Getting a DUI charge is a very serious thing. There is mandatory jail time, there is a mandatory fine, and there is a mandatory driver’s license suspension. But for a DUI charge to stick, none of your Constitutional rights can be violated. One of these rights is the right to be free from arrest (restriction of movement) unless an officer has a reasonable suspicion that a crime has occurred. For your average DUI defense attorney, this an issue that is litigated every day.
We all know people that have gotten DUIs or been pulled over and investigated for DUI for stupid things. A broken tail light. Not using a turn signal. Expired tabs. Following too closely. But does weaving within or even slightly out of your lane of travel count? Read on to find out.

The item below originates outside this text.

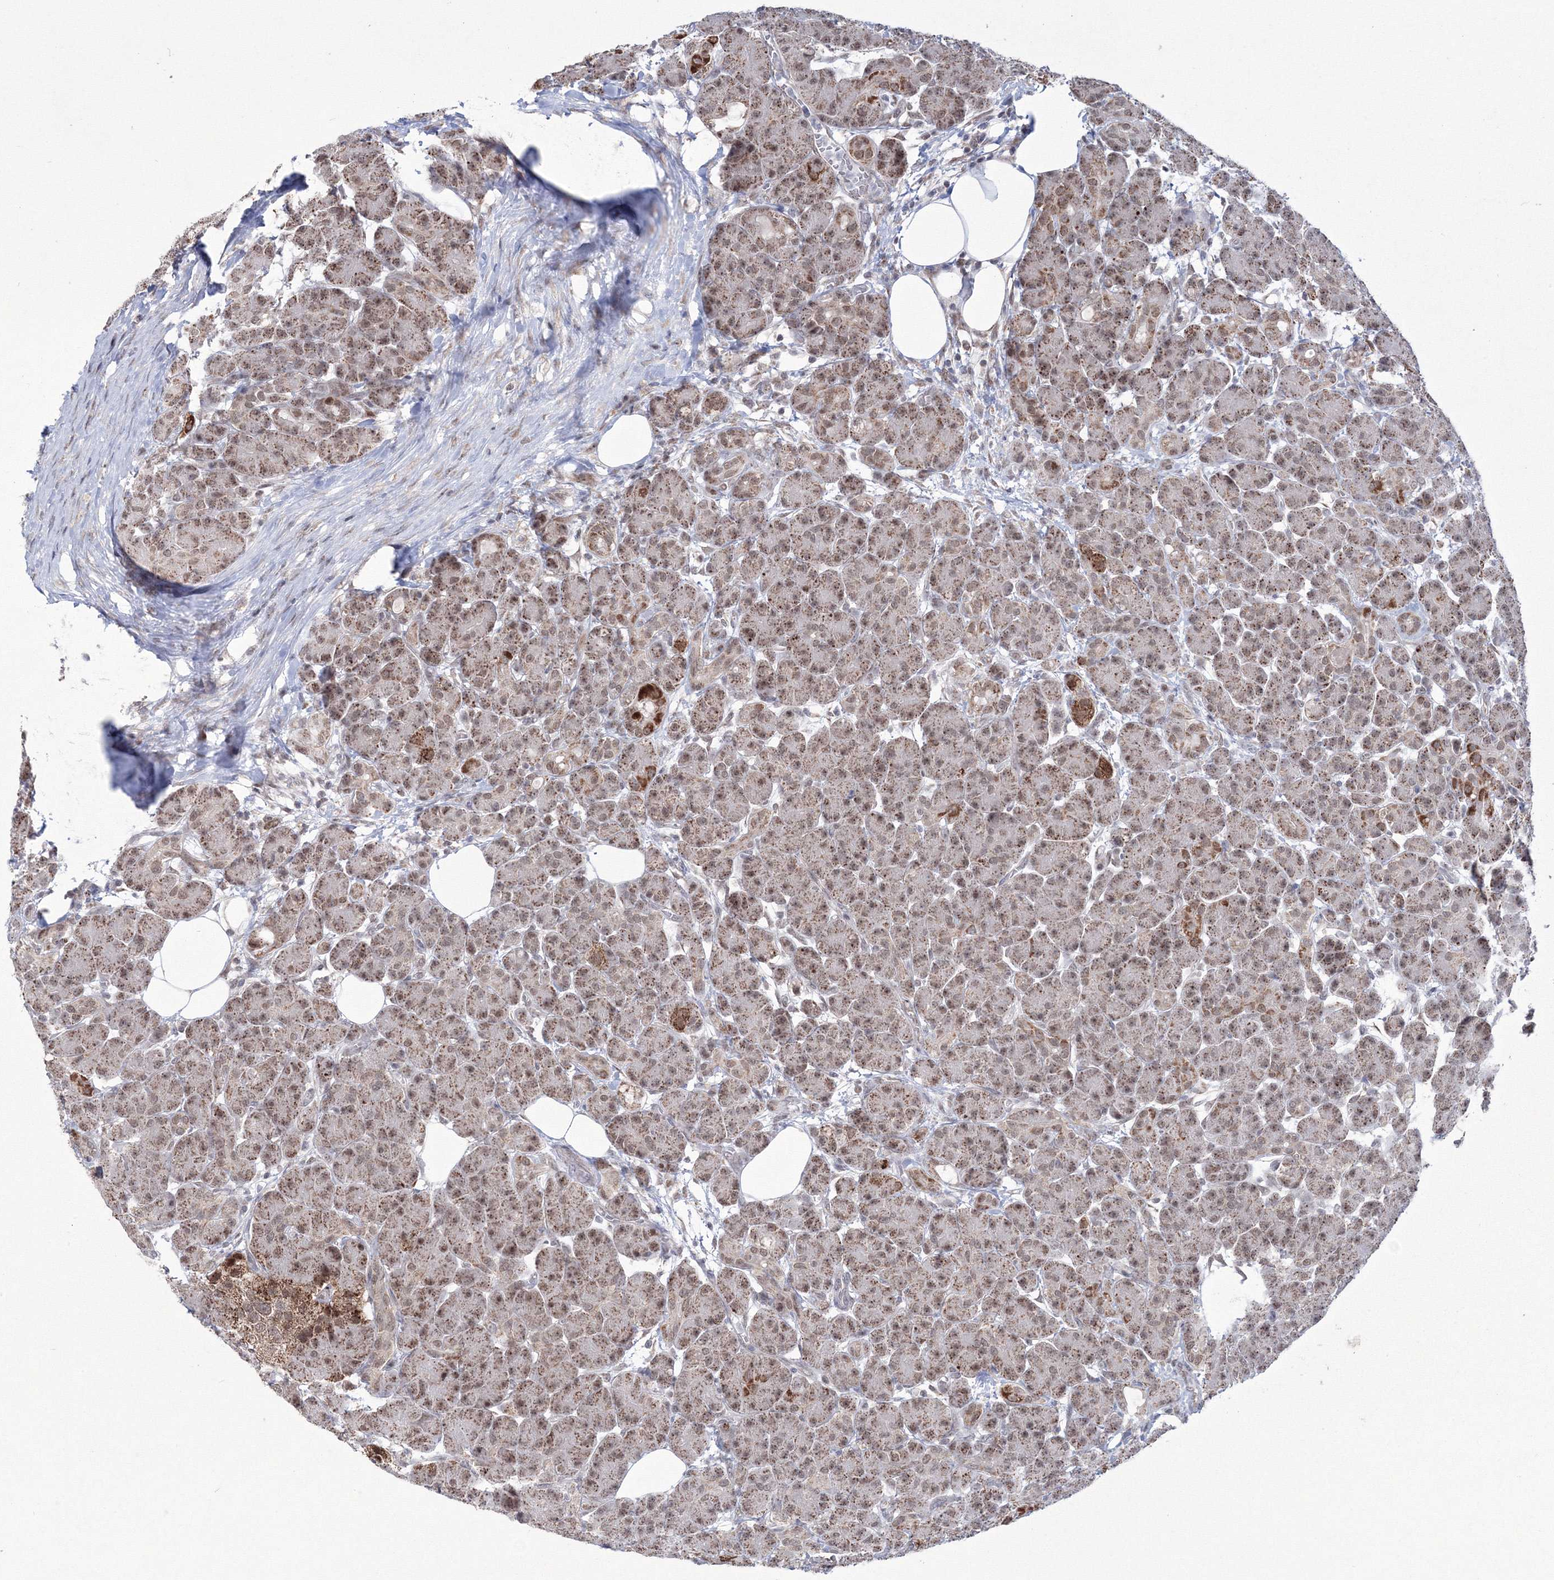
{"staining": {"intensity": "weak", "quantity": ">75%", "location": "cytoplasmic/membranous,nuclear"}, "tissue": "pancreas", "cell_type": "Exocrine glandular cells", "image_type": "normal", "snomed": [{"axis": "morphology", "description": "Normal tissue, NOS"}, {"axis": "topography", "description": "Pancreas"}], "caption": "Protein staining of normal pancreas shows weak cytoplasmic/membranous,nuclear staining in approximately >75% of exocrine glandular cells.", "gene": "GRSF1", "patient": {"sex": "male", "age": 63}}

In Washington State the court was faced with just this circumstance. A guy was driving on the highway in Seattle and took an exit off the freeway. As he took the exit, he crossed the eight inch white line dividing the exit land from lane next to it by approximately two tire widths for about one second. He was pulled over and then arrested for DUI.
The court in that case found that pulling the guy over for barely crossing over the white line was not enough. The reason is this, the rules don’t say that you have to be in your lane at all times, but within your lane as nearly as practicable. This indicates that some movement outside of the lane may occur from time to time.
In order for the cops to lawfully pull you over in Seattle there needs to be more than just a minor incursion over the lane line. There needs to be the actual commission of a traffic infraction or the reasonable believe that someone isDUI (and minor incursions aren’t enough since the Legislature contemplates everyone doing it at one time or another).
In the end the court decided to dismiss the charges, finding the guy was stopped illegally.
The moral of this story is that theoretically you cannot get a Seattle DUI for minor weaving in your lane. That doesn’t mean a cop won’t pull you over for it and make your DUI attorney fight it out with the prosecutor. But it does mean that in the eyes of the law, weaving within your lane and occasionally just outside it is not enough for a traffic stop.